Bryan Douglas, UMSU representative for students living with disabilities, believes the new safe space would be beneficial for students living with disabilities and would make them feel safe and comfortable.
Douglas said the space will be located in 187 Helen Glass, the former home of the photography club, and is much larger than the previous location in University Centre. The space will also be wheelchair accessible, said Douglas.
“It will give students a place to go to take medication, for example, if they have a panic or anxiety attack,” he said.
“It is designed to be a calming, relaxing and soothing place where students can learn and deal with the symptoms they are suffering from.”
The space will be coordinated and managed by the main UMSU Services office. Consent forms will be made available at the Health and Dental office to use the space, with membership based on self-identification, regardless of whether or not an individual is a member of U of M Student Accessibility Services.

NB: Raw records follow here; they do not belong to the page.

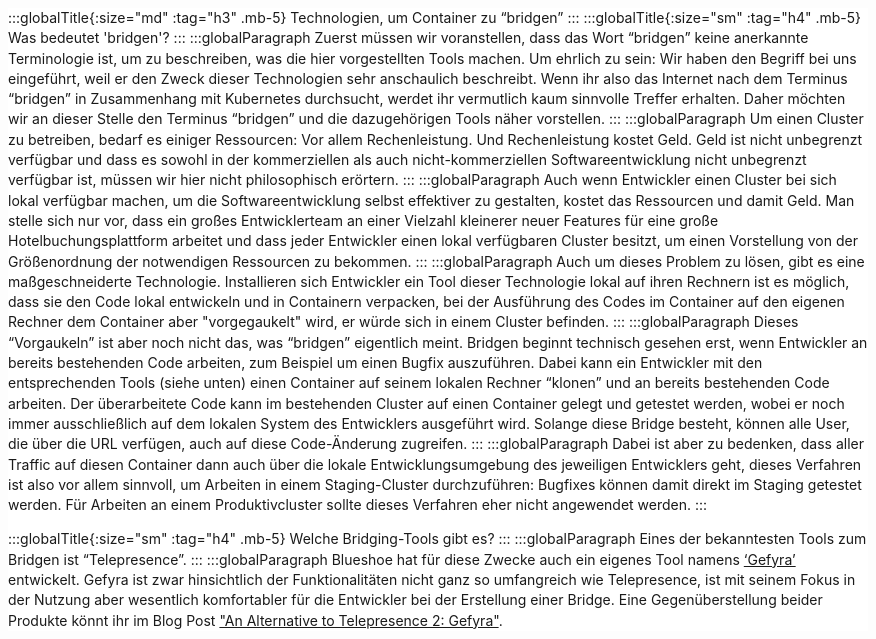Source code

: :::globalTitle{:size="md" :tag="h3" .mb-5}
Technologien, um Container zu “bridgen”
:::
:::globalTitle{:size="sm" :tag="h4" .mb-5}
Was bedeutet 'bridgen'?
:::
:::globalParagraph
Zuerst müssen wir voranstellen, dass das Wort “bridgen” keine anerkannte Terminologie ist, um zu beschreiben, was die hier vorgestellten Tools machen. Um ehrlich zu sein: Wir haben den Begriff bei uns eingeführt, weil er den Zweck dieser Technologien sehr anschaulich beschreibt. Wenn ihr also das Internet nach dem Terminus “bridgen” in Zusammenhang mit Kubernetes durchsucht, werdet ihr vermutlich kaum sinnvolle Treffer erhalten. Daher möchten wir an dieser Stelle den Terminus “bridgen” und die dazugehörigen Tools näher vorstellen.
:::
:::globalParagraph
Um einen Cluster zu betreiben, bedarf es einiger Ressourcen: Vor allem Rechenleistung. Und Rechenleistung kostet Geld. Geld ist nicht unbegrenzt verfügbar und dass es sowohl in der kommerziellen als auch nicht-kommerziellen Softwareentwicklung nicht unbegrenzt verfügbar ist, müssen wir hier nicht philosophisch erörtern.
:::
:::globalParagraph
Auch wenn Entwickler einen Cluster bei sich lokal verfügbar machen, um die Softwareentwicklung selbst effektiver zu gestalten, kostet das Ressourcen und damit Geld. Man stelle sich nur vor, dass ein großes Entwicklerteam an einer Vielzahl kleinerer neuer Features für eine große Hotelbuchungsplattform arbeitet und dass jeder Entwickler einen lokal verfügbaren Cluster besitzt, um einen Vorstellung von der Größenordnung der notwendigen Ressourcen zu bekommen.
:::
:::globalParagraph
Auch um dieses Problem zu lösen, gibt es eine maßgeschneiderte Technologie. Installieren sich Entwickler ein Tool dieser Technologie lokal auf ihren Rechnern ist es möglich, dass sie den Code lokal entwickeln und in Containern verpacken, bei der Ausführung des Codes im Container auf den eigenen Rechner dem Container aber "vorgegaukelt" wird, er würde sich in einem Cluster befinden.
:::
:::globalParagraph
Dieses “Vorgaukeln” ist aber noch nicht das, was “bridgen” eigentlich meint. Bridgen beginnt technisch gesehen erst, wenn Entwickler an bereits bestehenden Code arbeiten, zum Beispiel um einen Bugfix auszuführen. Dabei kann ein Entwickler mit den entsprechenden Tools (siehe unten) einen Container auf seinem lokalen Rechner “klonen” und an bereits bestehenden Code arbeiten. Der überarbeitete Code kann im bestehenden Cluster auf einen Container gelegt und getestet werden, wobei er noch immer ausschließlich auf dem lokalen System des Entwicklers ausgeführt wird. Solange diese Bridge besteht, können alle User, die über die URL verfügen, auch auf diese Code-Änderung zugreifen.
:::
:::globalParagraph
Dabei ist aber zu bedenken, dass aller Traffic auf diesen Container dann auch über die lokale Entwicklungsumgebung des jeweiligen Entwicklers geht, dieses Verfahren ist also vor allem sinnvoll, um Arbeiten in einem Staging-Cluster durchzuführen: Bugfixes können damit direkt im Staging getestet werden. Für Arbeiten an einem Produktivcluster sollte dieses Verfahren eher nicht angewendet werden.
:::

:::globalTitle{:size="sm" :tag="h4" .mb-5}
Welche Bridging-Tools gibt es?
:::
:::globalParagraph
Eines der bekanntesten Tools zum Bridgen ist “Telepresence”.
:::
:::globalParagraph
Blueshoe hat für diese Zwecke auch ein eigenes Tool namens <a href="https://gefyra.dev/" class="text-bs-blue hover:underline hover:decoration-bs-blue hover:decoration-solid" target="_blank">‘Gefyra’</a> entwickelt. Gefyra ist zwar hinsichtlich der Funktionalitäten nicht ganz so umfangreich wie Telepresence, ist mit seinem Fokus in der Nutzung aber wesentlich komfortabler für die Entwickler bei der Erstellung einer Bridge. Eine Gegenüberstellung beider Produkte könnt ihr im Blog Post <a href="https://www.blueshoe.io/blog/alternative-to-telepresence-2-gefyra/" class="text-bs-blue hover:underline hover:decoration-bs-blue hover:decoration-solid" target="_blank">"An Alternative to Telepresence 2: Gefyra"</a>.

One of the features of new safe space will be a library, where books on different topics will be available for students living with disabilities.
Douglas is currently gathering books for the new library, which can be donated to UMSU at the UMSU offices in University Centre or 177 Helen Glass.
“It would help the students achieve the best academic and personal experience they can get out of the university,” he said.
The U of M’s Student Accessibility Services also welcomed this initiative. Jamie Penner, acting coordinator for Student Accessibility Services, explained that the new safe space will encourage the students living with disabilities to come together.
“It will definitely help students living with disabilities. I’m glad there’ll be a calm place for students to go to get away from stressful situations they might face on campus,” said Penner.
UMSU president Camilla Tapp said UMSU executives are happy for the new safe space, and that it was a priority to be able to offer adequate services and support for students living with disabilities at the U of M.
“All students can find university studies and the campus environment overwhelming at times, and if a student happens to have a visible or invisible disability, this feeling can be even stronger,” she said.
“A safe space on campus gives all students living with disabilities a place where they can go and be guaranteed a discrimination-free environment, even if it’s just for a few minutes,” said Tapp.
She added that once the service is up and running, “it can be re-evaluated and expanded upon to potentially include a paid, part-time coordinator in the future.”